Delphi grammar trivia of the day: double-quoted strings

Quoted strings, in Delphi, use single quotes. Almost always.

But did you know that the Delphi compiler supports double-quoted strings, too?

I didn’t either, until I wrote a Delphi lexer. I set it loose on all of the library source that ships with Delphi, and it complained about this " character that it didn’t understand. In SysUtils.pas, as it turns out, there’s a line that looks like this:

CMP     AL,"'"

Yep. Inside an asm block, you can have a double-quoted character literal. And since I use the same lexer for all source files (i.e., I don’t have a separate lexer for asm blocks), I too have to support double-quoted strings.

But I only support double quotes around a single apostrophe: "'". After all, I don’t want to encourage this sort of thing.

Packrat Parsing

Over the past few days, I’ve taken a couple of looks back at parser generators, with an eye toward (possibly) resuming work on DGrok, my project to write a parser for the Delphi language.

Along the way, I ran across a term I wasn’t familiar with: packrat parsing. It claims to be a way to get the simplicity of a recursive-descent parser, together with the flexibility of an LL or LR parser like yacc. It also claims unlimited lookahead in linear time (at the cost of higher memory requirements).

Don’t know yet how promising packrat parsing will be — I’ve only read the first page or so of the paper — but it should at least be an interesting read.

(Someone else’s) open-source Delphi parser

Alert reader David Champion told me that there’s another open-source Delphi parser out there. It’s called castaliadelphiparser, and is, as I understand it, the actual parser that’s used in the Castalia add-in for the Delphi IDE. (We’ve got the Borland Edition of their add-in installed on a few of our computers at work. It’s pretty nice, and I need to get around to sending them some feature requests that would make the full version worth buying.)

INFORMATION SUPPLIED:
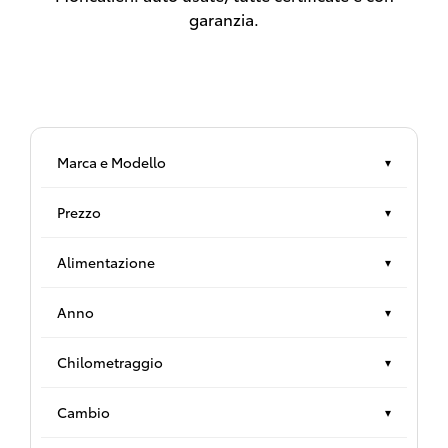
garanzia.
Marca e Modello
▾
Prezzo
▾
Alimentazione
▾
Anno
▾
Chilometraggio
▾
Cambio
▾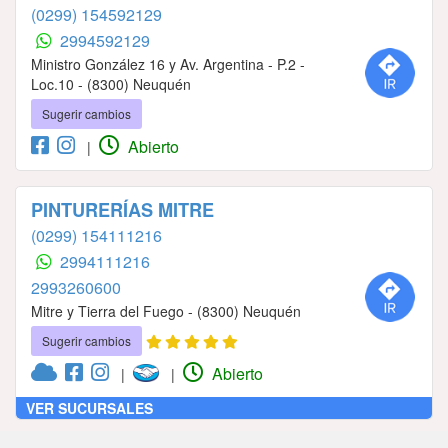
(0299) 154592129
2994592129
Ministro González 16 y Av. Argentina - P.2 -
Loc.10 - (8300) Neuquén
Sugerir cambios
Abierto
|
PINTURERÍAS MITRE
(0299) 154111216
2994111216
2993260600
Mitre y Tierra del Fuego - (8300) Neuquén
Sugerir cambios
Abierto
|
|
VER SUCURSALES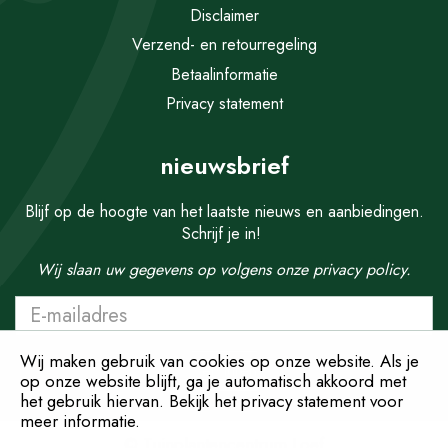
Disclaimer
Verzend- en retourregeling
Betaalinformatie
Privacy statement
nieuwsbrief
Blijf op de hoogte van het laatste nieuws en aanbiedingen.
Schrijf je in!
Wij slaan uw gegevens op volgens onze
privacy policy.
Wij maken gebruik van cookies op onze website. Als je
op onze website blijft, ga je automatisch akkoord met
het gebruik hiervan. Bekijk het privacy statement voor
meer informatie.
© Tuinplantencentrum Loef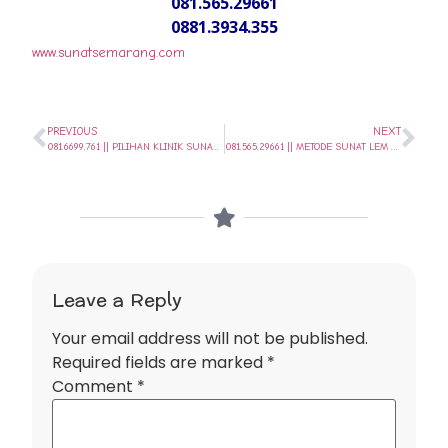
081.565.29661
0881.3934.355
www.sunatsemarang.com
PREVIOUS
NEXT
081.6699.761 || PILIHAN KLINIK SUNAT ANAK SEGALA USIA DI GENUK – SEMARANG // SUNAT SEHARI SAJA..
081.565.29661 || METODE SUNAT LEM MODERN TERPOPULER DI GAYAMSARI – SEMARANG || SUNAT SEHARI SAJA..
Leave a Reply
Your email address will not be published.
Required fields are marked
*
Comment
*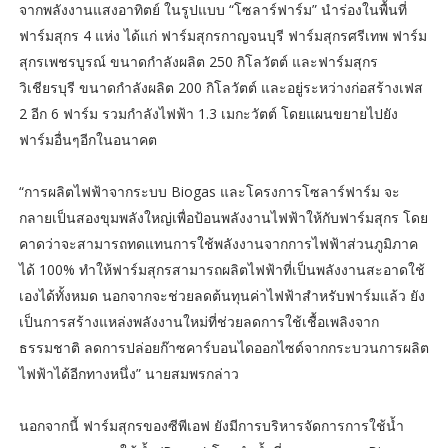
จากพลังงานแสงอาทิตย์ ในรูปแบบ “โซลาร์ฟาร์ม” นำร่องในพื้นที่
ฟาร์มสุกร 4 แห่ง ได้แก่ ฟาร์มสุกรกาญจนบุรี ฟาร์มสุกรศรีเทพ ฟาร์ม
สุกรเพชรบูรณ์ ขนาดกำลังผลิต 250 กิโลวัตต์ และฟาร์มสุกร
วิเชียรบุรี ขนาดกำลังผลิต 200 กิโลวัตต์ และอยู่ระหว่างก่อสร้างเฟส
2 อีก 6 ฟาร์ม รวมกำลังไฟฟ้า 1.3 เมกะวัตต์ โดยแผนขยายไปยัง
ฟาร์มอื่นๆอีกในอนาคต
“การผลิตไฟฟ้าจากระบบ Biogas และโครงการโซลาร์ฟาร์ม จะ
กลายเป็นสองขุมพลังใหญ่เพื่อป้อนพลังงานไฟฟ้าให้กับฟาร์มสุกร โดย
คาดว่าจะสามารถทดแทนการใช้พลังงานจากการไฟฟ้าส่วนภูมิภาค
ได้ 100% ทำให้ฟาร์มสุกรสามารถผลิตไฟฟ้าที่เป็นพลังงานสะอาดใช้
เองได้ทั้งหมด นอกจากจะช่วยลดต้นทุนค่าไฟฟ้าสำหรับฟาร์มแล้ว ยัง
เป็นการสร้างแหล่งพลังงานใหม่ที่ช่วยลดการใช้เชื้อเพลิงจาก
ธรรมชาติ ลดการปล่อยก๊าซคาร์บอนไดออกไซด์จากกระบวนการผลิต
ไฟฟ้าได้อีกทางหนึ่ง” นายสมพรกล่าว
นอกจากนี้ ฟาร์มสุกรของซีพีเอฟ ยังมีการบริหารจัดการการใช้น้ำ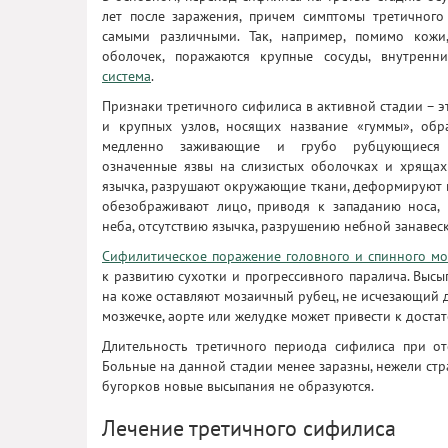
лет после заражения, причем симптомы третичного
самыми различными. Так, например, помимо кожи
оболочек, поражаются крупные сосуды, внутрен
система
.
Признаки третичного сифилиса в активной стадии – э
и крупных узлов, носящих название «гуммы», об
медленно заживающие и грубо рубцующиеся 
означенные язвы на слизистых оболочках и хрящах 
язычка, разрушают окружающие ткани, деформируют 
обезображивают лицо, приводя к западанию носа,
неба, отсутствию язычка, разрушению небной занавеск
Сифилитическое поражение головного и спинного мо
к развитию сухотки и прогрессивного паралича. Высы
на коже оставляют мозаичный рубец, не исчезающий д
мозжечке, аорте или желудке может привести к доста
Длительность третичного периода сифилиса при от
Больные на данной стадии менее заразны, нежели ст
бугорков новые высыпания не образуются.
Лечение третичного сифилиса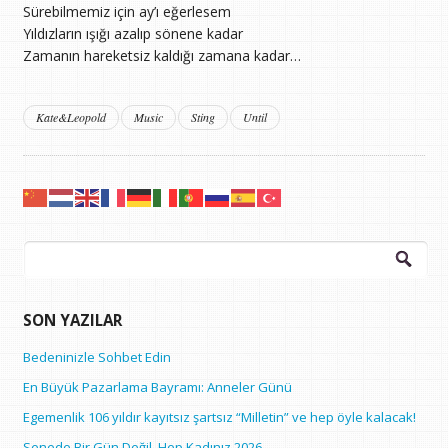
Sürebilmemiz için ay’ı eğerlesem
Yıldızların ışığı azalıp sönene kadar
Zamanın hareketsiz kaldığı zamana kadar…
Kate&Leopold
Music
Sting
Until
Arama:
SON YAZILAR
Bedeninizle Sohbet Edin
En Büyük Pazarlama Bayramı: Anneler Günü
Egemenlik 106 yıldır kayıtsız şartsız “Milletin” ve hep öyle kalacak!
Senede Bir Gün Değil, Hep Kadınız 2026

SET OF TASKS:
- a) In the Delphi parser posts, why does the author's lexer have to support double-quoted strings? Answer in one to three sentences.
- b) Answer these questions about the Delphi parser posts, one answer per line, using the same marks:
(i) In which file did the lexer find the double-quoted character?
(ii) What does packrat parsing give up in exchange for unlimited lookahead in linear time?
(iii) What is the other open-source Delphi parser called?
- c) Continue the Delphi parser posts from the point where they stop.
The listing comes from a different source than the Delphi parser posts.

TASK RESPONSES:
- a) An asm block in SysUtils.pas contains a double-quoted character literal, "'". The author uses one lexer for all source files rather than a separate one for asm blocks, so that lexer has to handle double-quoted strings.

- b)
(i) SysUtils.pas
(ii) It has higher memory requirements.
(iii) castaliadelphiparser

- c)
Anyway, if anyone plays around with their parser, I’d love to hear how well it works, so please post comments here and let me know. If it can parse the entire Delphi language, including conditional compilation, typed constants, records with methods, nested types, class variables, strict private/protected, etc., then it’s way ahead of my parser. (If it can’t do all that yet, then you can take the italics off the “way”.)

If anyone’s wondering about the status of my parser… I’ve been making progress, but I probably won’t make any more progress between now and the end of November, since I’ll be spending the whole month of November writing a novel. And I can’t open-source what I’ve got because I’m still waiting on corporate red tape. (My employer owns my brain unless otherwise specified, but I’m tantalizingly close to getting them to otherwise specify.)

Unit tests for parsers

I’m still tinkering with my ANTLR-based Delphi parser, but I’ve also started playing around with Racc. Today, I found out that there are going to be some fundamental differences in how I write unit tests for Racc.

ANTLR generates a recursive descent parser, which means that it can’t handle any sort of ambiguity in the grammar. (Is “at” a keyword or an identifier? “It depends” is not generally an answer ANTLR can accept.) But there’s an upside, too: the code it generates is very easy to understand (and debug, for that matter). If I have a parser rule “expression ::= atom operator atom“, then ANTLR generates a function called expression(), which consists of calls to atom(), operator(), and atom(). There’s some other decorations along the way, but it’s basically that simple.

This makes it really easy to write unit tests for the expression rule in isolation: I just stuff some tokens into the lexer, call parser.expression(), and then make sure all the lexer’s input has been consumed. It’s not really a unit test of expression(), since I’m also testing everything expression() calls, but it’s been working reasonably well so far.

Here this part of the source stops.